Podobnie jak w poprzednich spotkaniach mistrzów Polski w elitarnych rozgrywkach, o porażce zadecydowała słaba gra w ostatnich fragmentach meczu. - Według mnie za dużo energii jest wkładane w mecz, by potem grać przez 39 minut fajnie. Gdybyśmy prowadzili różnicą 20 punktów, to okej, niech rywal w ostatniej minucie sobie zdobywa sześć "oczek". Ale przez minutę zrobić takie coś? Szkoda całego wkładu drużyny, że w tym momencie mamy 0-3 - dodał podkoszowy.

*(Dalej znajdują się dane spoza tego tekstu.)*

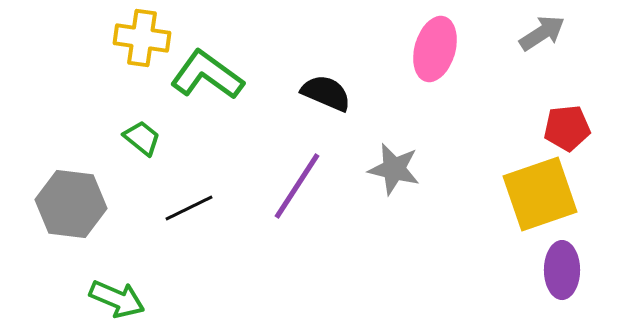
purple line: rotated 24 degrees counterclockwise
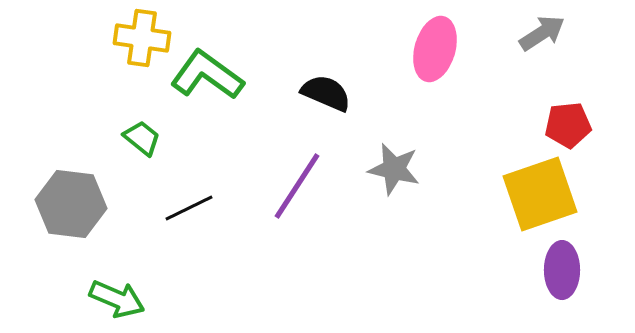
red pentagon: moved 1 px right, 3 px up
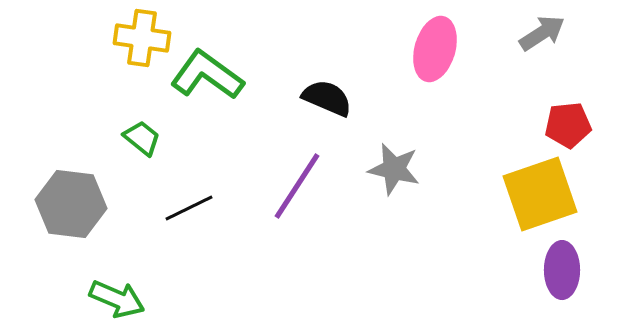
black semicircle: moved 1 px right, 5 px down
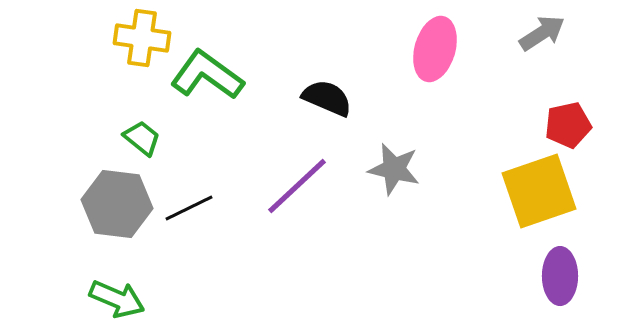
red pentagon: rotated 6 degrees counterclockwise
purple line: rotated 14 degrees clockwise
yellow square: moved 1 px left, 3 px up
gray hexagon: moved 46 px right
purple ellipse: moved 2 px left, 6 px down
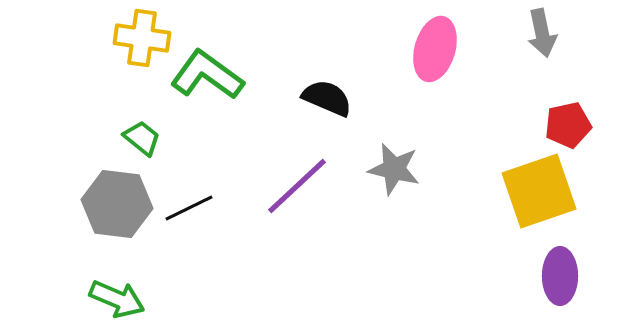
gray arrow: rotated 111 degrees clockwise
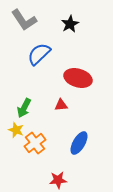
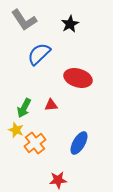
red triangle: moved 10 px left
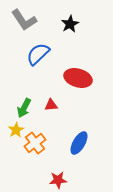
blue semicircle: moved 1 px left
yellow star: rotated 21 degrees clockwise
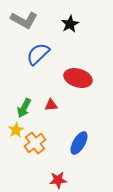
gray L-shape: rotated 28 degrees counterclockwise
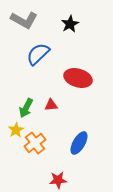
green arrow: moved 2 px right
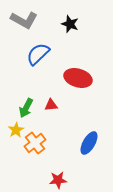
black star: rotated 24 degrees counterclockwise
blue ellipse: moved 10 px right
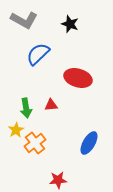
green arrow: rotated 36 degrees counterclockwise
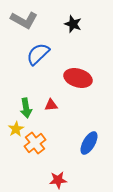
black star: moved 3 px right
yellow star: moved 1 px up
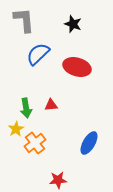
gray L-shape: rotated 124 degrees counterclockwise
red ellipse: moved 1 px left, 11 px up
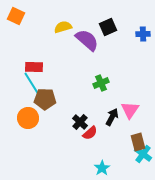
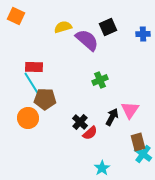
green cross: moved 1 px left, 3 px up
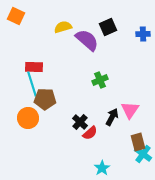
cyan line: rotated 15 degrees clockwise
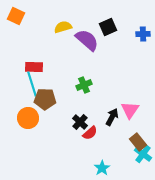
green cross: moved 16 px left, 5 px down
brown rectangle: rotated 24 degrees counterclockwise
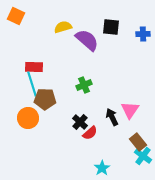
black square: moved 3 px right; rotated 30 degrees clockwise
black arrow: rotated 54 degrees counterclockwise
cyan cross: moved 2 px down
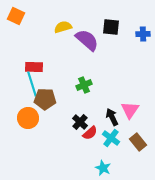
cyan cross: moved 32 px left, 18 px up
cyan star: moved 1 px right; rotated 14 degrees counterclockwise
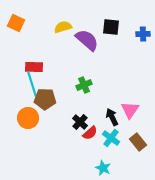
orange square: moved 7 px down
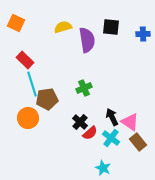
purple semicircle: rotated 40 degrees clockwise
red rectangle: moved 9 px left, 7 px up; rotated 42 degrees clockwise
green cross: moved 3 px down
brown pentagon: moved 2 px right; rotated 10 degrees counterclockwise
pink triangle: moved 12 px down; rotated 30 degrees counterclockwise
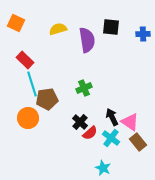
yellow semicircle: moved 5 px left, 2 px down
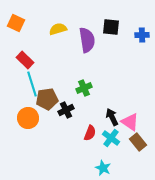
blue cross: moved 1 px left, 1 px down
black cross: moved 14 px left, 12 px up; rotated 21 degrees clockwise
red semicircle: rotated 28 degrees counterclockwise
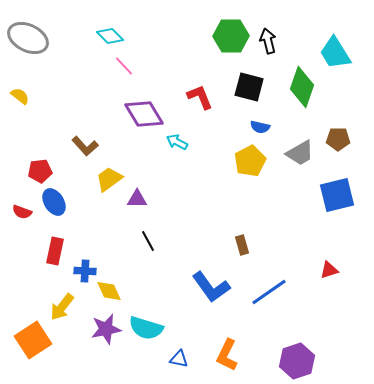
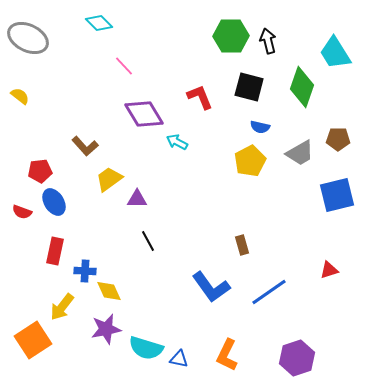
cyan diamond: moved 11 px left, 13 px up
cyan semicircle: moved 20 px down
purple hexagon: moved 3 px up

W konfrontacji z rosyjską ekipą niespełna 33-latek spędził na parkiecie niemal osiem minut, zdobywając w tym czasie siedem punktów. Po tym czasie "Szewcu" musiał opuścić parkiet z powodu pięciu przewinień. - Powiedziałbym, że były trzy faule. Sędzia jest od gwizdania i jakakolwiek moja reakcja nie zmieni jego decyzji. W pewnym sensie sam mam do siebie pretensje, bo osłabiłem drużynę, jeśli można tak to określić. Zszedłem z boiska, a statystycznie się dobrze prezentowaliśmy. Delaney zrobił dwa razy "cyrk", ktoś to kupił i tyle - skomentował Szewczyk.